More rest encourages higher intensity. Run an intense two-minute drill for six minutes and watch the intensity drop.
Plan for Flexibility
Like any session – there’ll always be players that pop up out of nowhere. You want to create games that you can quickly change with the changing numbers.
Basically, it’s important to be aware of the pitch size and number of players – but make sure you’ve got a plan A, B, and C.
Have Equipment Handy
When you’re planning high-intensity games, you need to everything to be fast. That means that you need to have extra balls laying around. Can’t have a two-minute game at high intensity when you spend half of it chasing balls around.
Make Sure You Measure Success
These days there’s plenty of ways to measure physical data for players.
If you’re lucky enough to be at a club that measures with GPS data, you can use that. If you’re coaching a playing group that own smart watches, then you can get data from that too.
However, if you don’t have any fancy tools, doing something is better than nothing. You can even have a quick two-minute Google form attached to a QR code that players complete after training. It can be something as simple as a 1-10 scale of how physically demanding they found the session.
Ideas for Intense Small-Sided Games
Below are a couple small sided games you can use for high-intensity training.
SSG 2 v 2 and 1 v 1
Before you start, this activity needs:
- Extra balls to keep the game moving fast
- All coaches to encourage and push players
- This game is all about short and sharp efforts, so make it count
The activity should be played in spaces of 12 x 24 meters and 6 x 18 meters. It is considered a short high intensity SSG.

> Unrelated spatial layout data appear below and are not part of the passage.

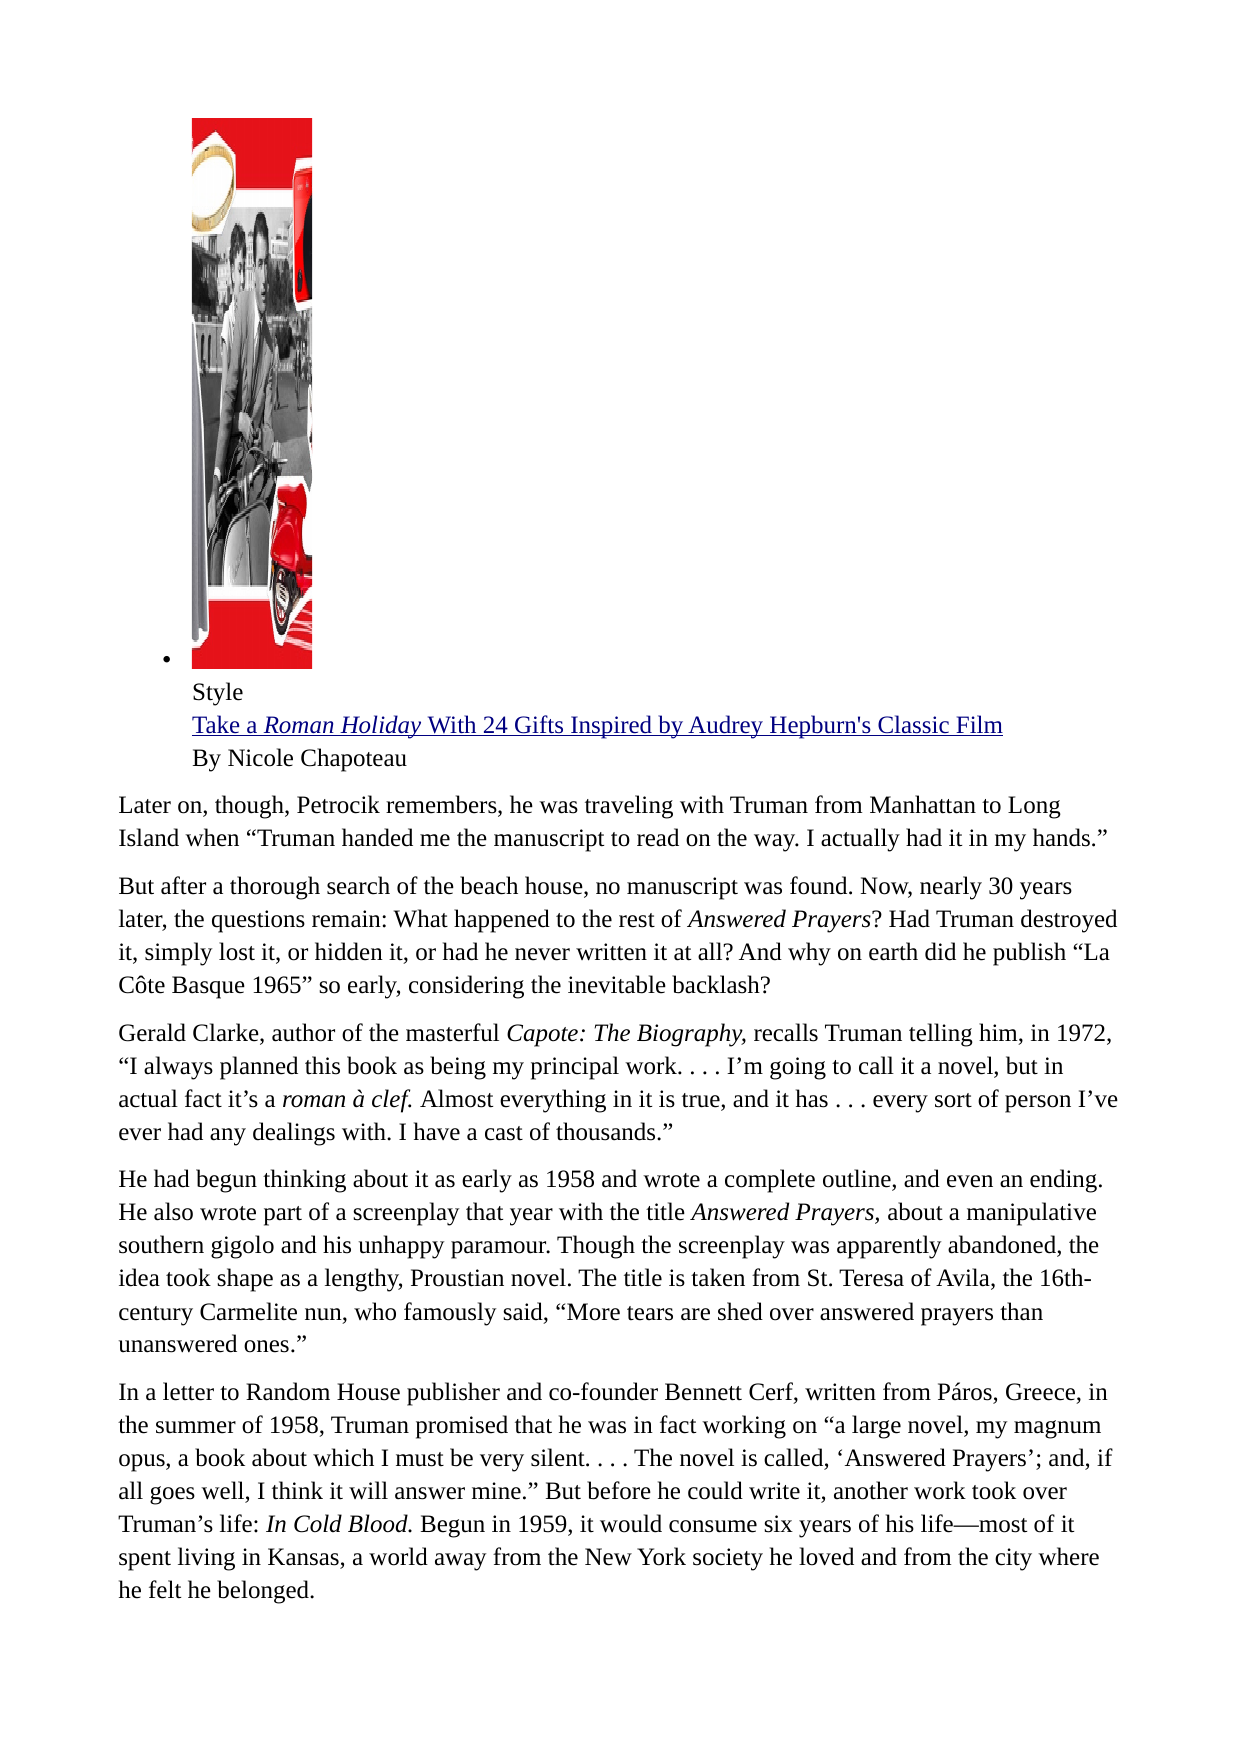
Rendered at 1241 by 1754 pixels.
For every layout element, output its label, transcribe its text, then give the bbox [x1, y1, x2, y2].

text He had begun thinking about it as early as 1958 and wrote a complete outline, and even an ending. He also wrote part of a screenplay that year with the title Answered Prayers, about a manipulative southern gigolo and his unhappy paramour. Though the screenplay was apparently abandoned, the idea took shape as a lengthy, Proustian novel. The title is taken from St. Teresa of Avila, the 16th-century Carmelite nun, who famously said, “More tears are shed over answered prayers than unanswered ones.” [118, 1164, 1122, 1358]
text Later on, though, Petrocik remembers, he was traveling with Truman from Manhattan to Long Island when “Truman handed me the manuscript to read on the way. I actually had it in my hands.” [118, 791, 1122, 852]
list Style [162, 677, 1122, 706]
text Gerald Clarke, author of the masterful Capote: The Biography, recalls Truman telling him, in 1972, “I always planned this book as being my principal work. . . . I’m going to call it a novel, but in actual fact it’s a roman à clef. Almost everything in it is true, and it has . . . every sort of person I’ve ever had any dealings with. I have a cast of thousands.” [118, 1018, 1122, 1146]
text In a letter to Random House publisher and co-founder Bennett Cerf, written from Páros, Greece, in the summer of 1958, Truman promised that he was in fact working on “a large novel, my magnum opus, a book about which I must be very silent. . . . The novel is called, ‘Answered Prayers’; and, if all goes well, I think it will answer mine.” But before he could write it, another work took over Truman’s life: In Cold Blood. Begun in 1959, it would consume six years of his life—most of it spent living in Kansas, a world away from the New York society he loved and from the city where he felt he belonged. [118, 1377, 1122, 1604]
list By Nicole Chapoteau [162, 743, 1122, 772]
picture [191, 118, 313, 669]
text But after a thorough search of the beach house, no manuscript was found. Now, nearly 30 years later, the questions remain: What happened to the rest of Answered Prayers? Had Truman destroyed it, simply lost it, or hidden it, or had he never written it at all? And why on earth did he publish “La Côte Basque 1965” so early, considering the inevitable backlash? [118, 871, 1122, 999]
list Take a Roman Holiday With 24 Gifts Inspired by Audrey Hepburn's Classic Film [162, 710, 1122, 739]
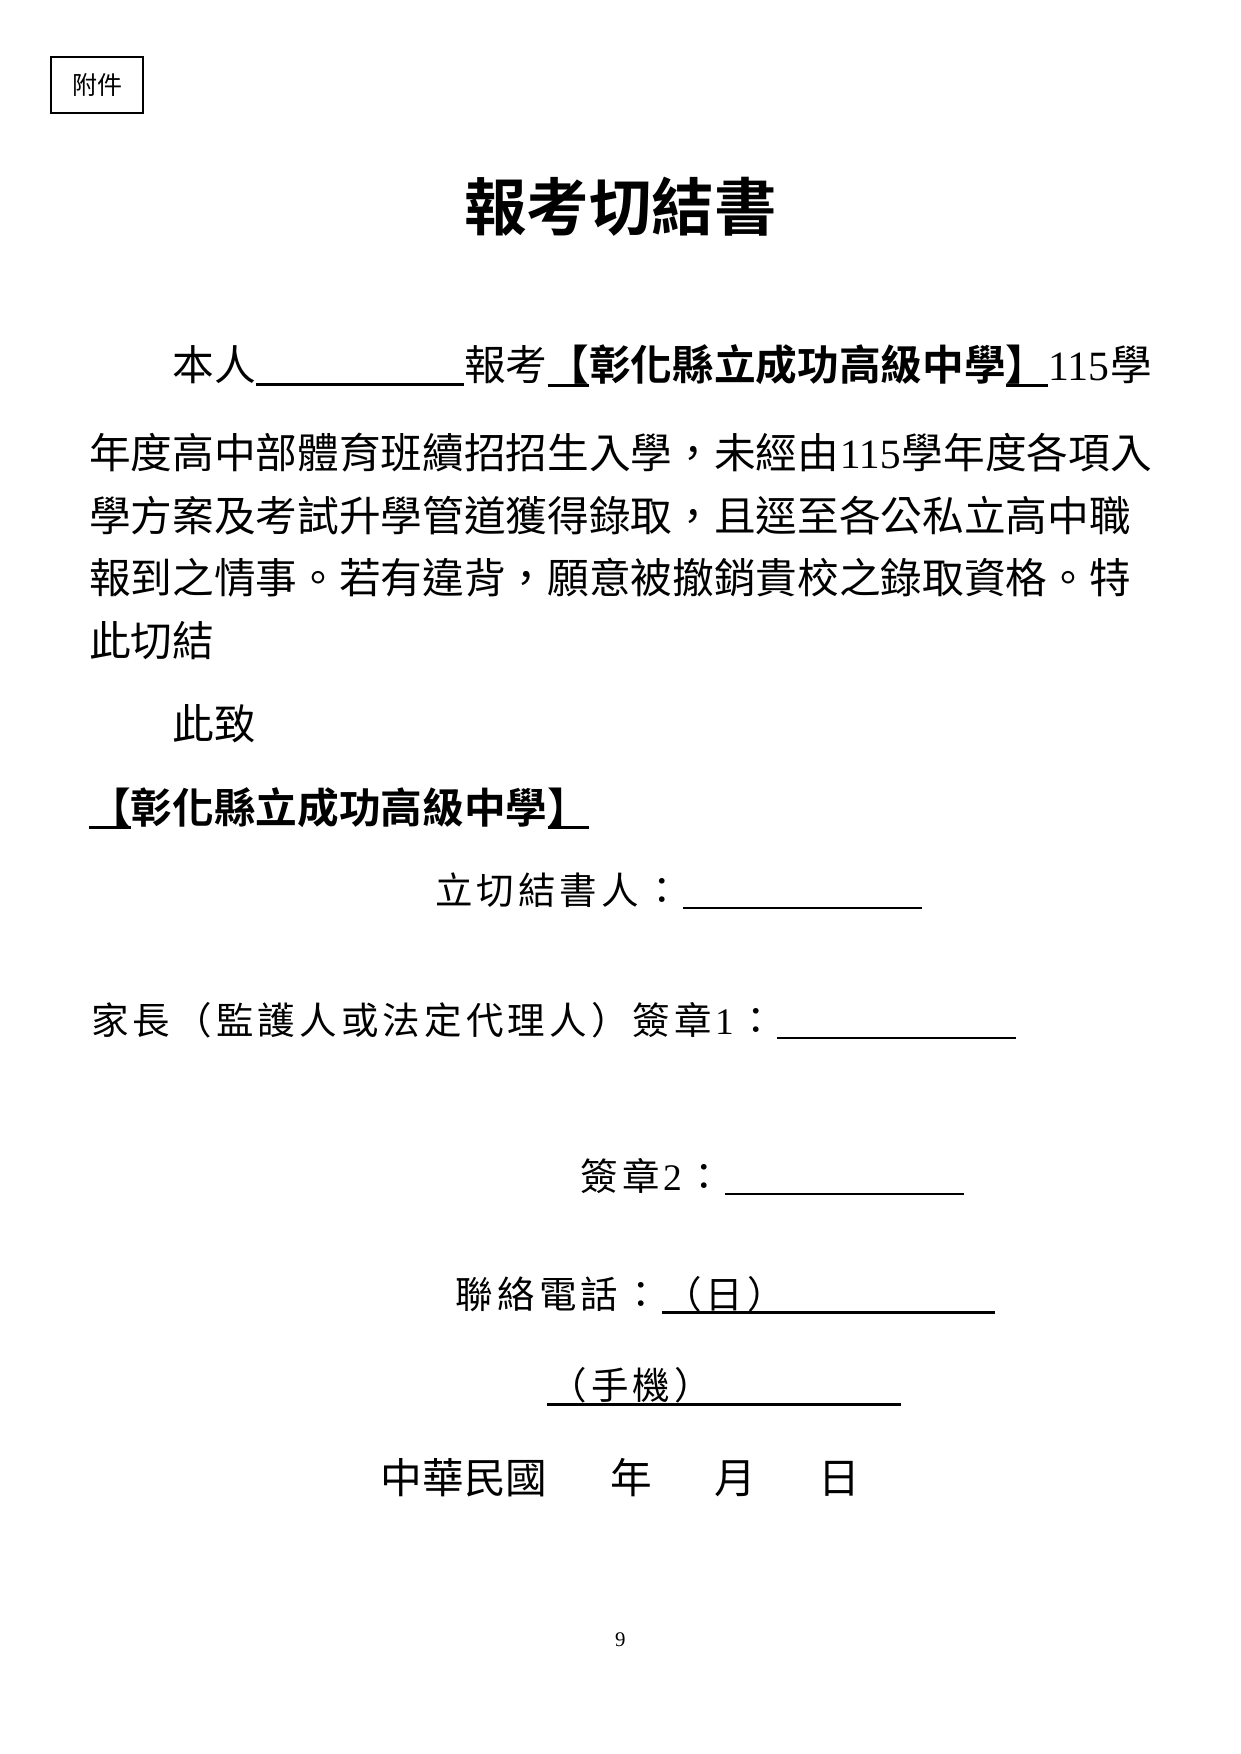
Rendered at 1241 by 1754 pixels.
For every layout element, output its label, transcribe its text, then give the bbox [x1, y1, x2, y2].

The drill takes place in two parts. In the first part, two pairs of players compete in 2 vs 2 duels in the central field.
The players aim to score by driving the ball into the end-zone at the end of the play area, where another member of their team is stationed.
Every time a player invades the goal, he must change “place” with the teammate at the end zone. This is played quickly, with quick rotations.
The second part of the drill uses the areas on the sides of the central playing space with mini goals as seen in the image. There’s a player waiting in the side-pitch.
After two goals are scored, or when the coach blows his whistle, one player from each team goes to the small adjacent area and establishes a 1 vs 1 with the opponent stationed there.
Players play a 1v1 in the small area until there’s either a goal – or 30-seconds pass.
The game is played with 3 sets of 4-6 attempts. At the end of each set, give players a short rest. Rotate players at the end of every attempt.
Potential Progressions: You can turn the player waiting in the end into a target man that can also be passed the ball.
4v4 + 2 Joker
The game is to be played in a circular space as shown.
One of the teams (in this case, the red team) and the two jokers/wild players (green) start in the circle. The other team of four (in this example, blue) position themselves in a square around the circle.
The blue team, along with the jokers, need to connect a set number of passes (start with six, and if that’s too easy, move up to eight).
If the teams make the set number of passes, the red team members have to sprint to one of the yellow cones and back into the circle.
If the red ream win the ball from the blue team twice in a row, they swap roles.
If, on the other hand, the reds intercept the ball from the jokers, they play a 4v2 inside the circle and have to reach 6-8 passes to switch roles with the blues.
Rotations when changing roles need to be fast.
Play for 3-4 minutes per round, with 6 rounds in a set. Then play another set where rounds are 3 minutes.
Make sure jokers swap roles every set.
There’s plenty of ways you can hold physically demanding sessions with the ball – hopefully these drills are ones you can use in your sessions.